Pelosi, Schiff argue Congress can secretly subpoena phone records of citizens

FPI / April 14, 2021

By Judicial Watch

Judicial Watch released a transcript of the March 24 oral argument before the U.S. Court of Appeals for the District of Columbia Circuit challenging a lower court ruling upholding the secrecy of controversial secretly-issued congressional subpoenas for phone records by Rep. Adam Schiff, Chairman of the U.S. House Permanent Select Committee on Intelligence, relating to the impeachment of President Donald Trump.

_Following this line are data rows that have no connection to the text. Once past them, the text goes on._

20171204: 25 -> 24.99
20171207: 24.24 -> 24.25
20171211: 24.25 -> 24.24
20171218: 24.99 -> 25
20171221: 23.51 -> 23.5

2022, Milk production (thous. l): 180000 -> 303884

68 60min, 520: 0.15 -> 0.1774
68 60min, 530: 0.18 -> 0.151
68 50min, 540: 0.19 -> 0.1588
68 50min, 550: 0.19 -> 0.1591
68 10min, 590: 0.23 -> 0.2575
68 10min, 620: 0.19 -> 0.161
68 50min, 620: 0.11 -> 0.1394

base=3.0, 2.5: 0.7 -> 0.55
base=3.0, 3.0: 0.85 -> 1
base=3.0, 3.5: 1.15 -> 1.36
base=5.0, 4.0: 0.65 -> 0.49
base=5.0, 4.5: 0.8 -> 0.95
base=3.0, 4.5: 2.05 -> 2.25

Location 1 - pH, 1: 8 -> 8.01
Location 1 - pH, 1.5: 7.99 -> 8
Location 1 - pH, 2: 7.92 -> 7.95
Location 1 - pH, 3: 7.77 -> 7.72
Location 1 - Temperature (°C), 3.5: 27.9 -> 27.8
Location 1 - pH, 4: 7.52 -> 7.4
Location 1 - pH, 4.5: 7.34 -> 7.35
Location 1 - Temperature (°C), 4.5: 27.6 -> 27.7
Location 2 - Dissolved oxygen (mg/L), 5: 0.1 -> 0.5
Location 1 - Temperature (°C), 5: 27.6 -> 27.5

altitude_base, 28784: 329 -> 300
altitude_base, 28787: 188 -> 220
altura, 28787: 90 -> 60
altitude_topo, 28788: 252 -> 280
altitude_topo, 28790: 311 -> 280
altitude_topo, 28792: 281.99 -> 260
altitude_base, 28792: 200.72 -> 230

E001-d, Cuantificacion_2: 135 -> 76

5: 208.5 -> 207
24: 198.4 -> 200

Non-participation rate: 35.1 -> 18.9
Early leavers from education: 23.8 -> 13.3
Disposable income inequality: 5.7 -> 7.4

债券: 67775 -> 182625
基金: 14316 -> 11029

House Speaker Nancy Pelosi and Rep. Adam Schiff / C-SPAN

The appeals court hearing came after a lower court ruling in the Freedom of Information Act (FOIA) lawsuit, Judicial Watch v. v Adam Schiff and U.S. House Permanent Select Committee on Intelligence, requesting subpoenas issued by the Committee on or about September 30, 2019.

The Judicial Watch lawsuit sought the controversial impeachment-related subpoenas for phone records, including those of Rudy Giuliani, President Trump’s lawyer. Schiff and the Committee are being represented by the Office of General Counsel for the House of Representatives.

The phone records led to the publication of the private phone records of Giuliani, Congressman Devin Nunes, journalist John Solomon, Trump attorney Jay Sekulow, attorney Victoria Toensing, and other American citizens.

“The Pelosi/Schiff House asserts it has an unlimited government surveillance power and an unlimited ability to invade the privacy of any American with zero accountability and transparency,” said Judicial Watch President Tom Fitton. “The courts should reject Adam Schiff and Nancy Pelosi’s corrupt cover-up of the unconstitutional subpoenas that abused the civil rights of then-President Trump, Rudy Giuliani, journalists and other American citizens.”

Schiff and the Committee claim “sovereign immunity;” “Speech or Debate Clause” privilege; immunity from FOIA and transparency law; that the records are secret; and that Judicial Watch and public do not need to see them. Judicial Watch is appealing a lower court decision which suggested that Schiff and the House have “absolute” immunity from inquiries about the subpoenas.

Judicial Watch senior attorney James Peterson argued to the three-judge panel:

“This case is about shedding light on unprecedented and illegitimate congressional subpoenas. The extraordinary subpoenas at issue represent a supposedly unlimited government surveillance power and an unlimited ability by Congress to, at their whim, to invade the privacy of any American.

“Congressman Schiff secretly subpoenaed the phone records of a number of private citizens from telephone companies. He did not provide notice to these individuals in advance that their phone records were being sought. He did not subpoena the phone records directly from the citizens. Instead, he subpoenaed the phone companies for the records, preventing any opportunity for the private citizens to seek court review, as would happen in any other case in where the government is seeking this kind of information about any citizen.”

In response to a House attorney’s argument that the materials be kept secret to protect the privacy of the targets of the subpoenas, one of the appellate judges remarked: “Well, I do think it’s, if not ironic, noteworthy that one of the interests you’ve just put forward is the invasion of privacy when the whole claim of Judicial Watch is that this Committee invaded the privacy of private citizens in the first place.”